Appendix 2. Interview guide

General questions

  • 1

    How long have you been assessed using the McMAP system? What were your initial reactions to it?

  • 2

    I'd like you to compare your expectations to when you were first introduced to it and now, after having had some time working with the system. Was it any different from what you expected?

  • 3

    I invite you to think about your medical school or off‐service rotations when you are not programmatically assessed. How do those evaluations or assessments compare to the McMAP/programmatic assessment?

    1. Prompt: Any differences or similarities?

    2. Prompt: Which one do you prefer? Why?

  • 4

    Please take a look at the list of tasks in front of you. Which assessment or observed task was really informative for your learning in the past year?

  • 5

    How do you work on/prepare for the daily clinical assessments?

  • 6

    What information do you get from the clinical program of assessment we have for your clinical work (e.g. McMAP)? Do you find the information useful? Why or why not?

  • 7

    Which part of the McMAP motivates you to learn more or continue to learn? Which part does not motivate you? Explain.

  • 8

    What is your perception of longitudinal data (i.e. global rating scale trends) reported to you each month? How do you use these data, if at all? Explain why or why not.

Value of McMAP

  • 9

    I want to get your thoughts on the value of this program. How do you determine the value of the assessment information and feedback?

  • 10

    What determines whether you use this information and feedback in the end‐of‐block reflective activities? How do you use this information?

  • 11

    How do you value the written feedback and/or coaching of your mentor?

  • 12

    Is their written feedback/coaching ever different from their verbal feedback/coaching?

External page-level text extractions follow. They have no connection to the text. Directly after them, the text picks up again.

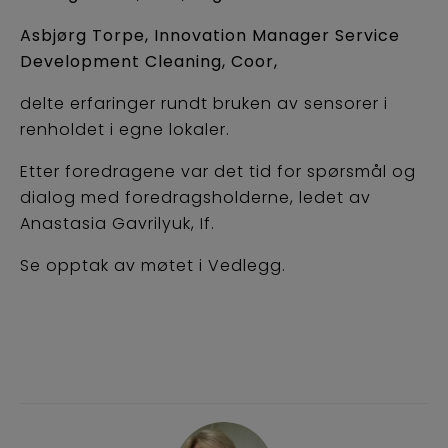
Asbjørg Torpe, Innovation Manager Service
Development Cleaning, Coor,
delte erfaringer rundt bruken av sensorer i
renholdet i egne lokaler.
Etter foredragene var det tid for spørsmål og
dialog med foredragsholderne, ledet av
Anastasia Gavrilyuk, If.
Se opptak av møtet i Vedlegg.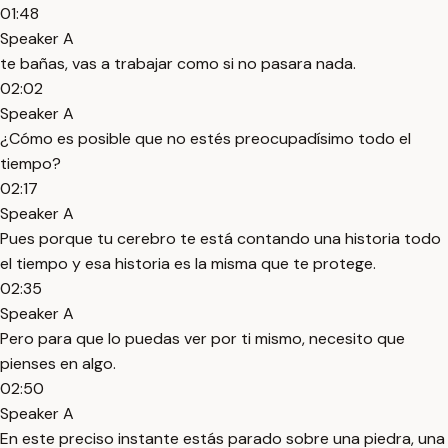
01:48
Speaker A
te bañas, vas a trabajar como si no pasara nada.
02:02
Speaker A
¿Cómo es posible que no estés preocupadísimo todo el
tiempo?
02:17
Speaker A
Pues porque tu cerebro te está contando una historia todo
el tiempo y esa historia es la misma que te protege.
02:35
Speaker A
Pero para que lo puedas ver por ti mismo, necesito que
pienses en algo.
02:50
Speaker A
En este preciso instante estás parado sobre una piedra, una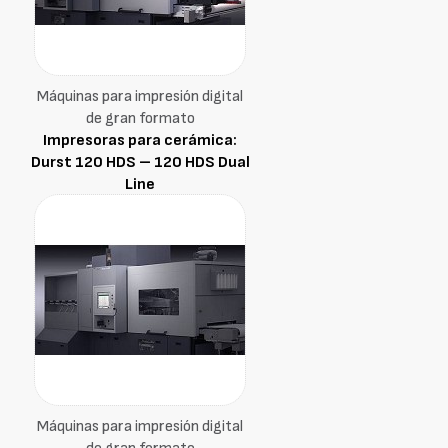
Máquinas para impresión digital
de gran formato
Impresoras para cerámica:
Durst 120 HDS – 120 HDS Dual
Line
Máquinas para impresión digital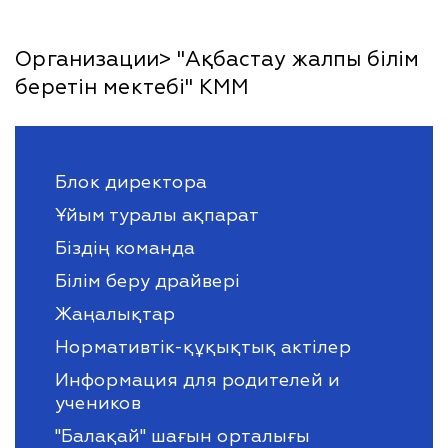
Организации> "Ақбастау жалпы білім
беретін мектебі" КММ
Блок директора
Ұйым туралы ақпарат
Біздің команда
Білім беру драйвері
Жаңалықтар
Нормативтік-құқықтық актілер
Информация для родителей и
учеников
"Балақай" шағын орталығы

    1. Prompt: Why do you think this is?

  • 13

    What is your experience with self‐directing your learning for the various assessments?

  • 14

    If you were to make a McMAP version 4.0, what do you want to include in there?

    1. Prompt: What will you want to take out or change?

    2. Prompt: Why would you implement that change?

  • 15

    Do you have any questions for me? Are there topics that we've yet to cover?

AEM Education and Training 2017;1:5–14.

The content in this paper was presented as an invited abstract at the AAMC Research In Medical Education (RIME) Conference, Seattle, WA, November 2016. It has previously been discussed at the Canadian Conference on Medical Education, Quebec City, QC, Canada, April 2016.

Dr. Chan holds a McMaster University Department of Medicine Internal Career Research Award. Drs. Chan and Sherbino have also previously received funding from the Royal College of Physicians and Surgeons of Canada for various unrelated projects.

The authors have no potential conflicts to disclose.

Supervising Editor: Sebastian Uijtdehaage, PhD.